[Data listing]
►
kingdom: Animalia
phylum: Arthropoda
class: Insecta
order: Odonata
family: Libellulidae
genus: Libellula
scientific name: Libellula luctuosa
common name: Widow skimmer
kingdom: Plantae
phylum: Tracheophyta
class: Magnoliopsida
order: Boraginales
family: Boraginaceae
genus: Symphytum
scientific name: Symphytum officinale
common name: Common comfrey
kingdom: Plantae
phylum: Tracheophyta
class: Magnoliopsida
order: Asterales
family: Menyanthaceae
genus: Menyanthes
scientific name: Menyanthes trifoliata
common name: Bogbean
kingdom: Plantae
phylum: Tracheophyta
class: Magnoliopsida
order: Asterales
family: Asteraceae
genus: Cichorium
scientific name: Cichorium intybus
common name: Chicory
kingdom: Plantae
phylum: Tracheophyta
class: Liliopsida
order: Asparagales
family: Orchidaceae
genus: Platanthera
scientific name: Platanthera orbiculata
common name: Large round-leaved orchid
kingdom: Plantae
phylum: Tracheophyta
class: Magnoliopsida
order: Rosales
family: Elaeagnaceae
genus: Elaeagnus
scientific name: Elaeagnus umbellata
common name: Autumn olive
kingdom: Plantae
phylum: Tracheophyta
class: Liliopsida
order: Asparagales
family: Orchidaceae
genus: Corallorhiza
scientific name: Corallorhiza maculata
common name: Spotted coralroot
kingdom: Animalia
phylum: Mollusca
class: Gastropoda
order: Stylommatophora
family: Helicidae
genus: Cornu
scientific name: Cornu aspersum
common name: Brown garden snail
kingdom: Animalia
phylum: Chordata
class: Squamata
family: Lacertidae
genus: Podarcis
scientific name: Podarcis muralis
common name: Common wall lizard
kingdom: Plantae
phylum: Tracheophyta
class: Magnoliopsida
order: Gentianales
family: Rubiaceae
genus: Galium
◄
DIRECTION: Render the lines of the data listing between the line holding "scientific name: Symphytum officinale" and the line holding "scientific name: Elaeagnus umbellata", inclusive, as a JSON list of strings with one string per line and blank lines omitted.

WRITTEN SOLUTION:
[
  "scientific name: Symphytum officinale",
  "common name: Common comfrey",
  "kingdom: Plantae",
  "phylum: Tracheophyta",
  "class: Magnoliopsida",
  "order: Asterales",
  "family: Menyanthaceae",
  "genus: Menyanthes",
  "scientific name: Menyanthes trifoliata",
  "common name: Bogbean",
  "kingdom: Plantae",
  "phylum: Tracheophyta",
  "class: Magnoliopsida",
  "order: Asterales",
  "family: Asteraceae",
  "genus: Cichorium",
  "scientific name: Cichorium intybus",
  "common name: Chicory",
  "kingdom: Plantae",
  "phylum: Tracheophyta",
  "class: Liliopsida",
  "order: Asparagales",
  "family: Orchidaceae",
  "genus: Platanthera",
  "scientific name: Platanthera orbiculata",
  "common name: Large round-leaved orchid",
  "kingdom: Plantae",
  "phylum: Tracheophyta",
  "class: Magnoliopsida",
  "order: Rosales",
  "family: Elaeagnaceae",
  "genus: Elaeagnus",
  "scientific name: Elaeagnus umbellata"
]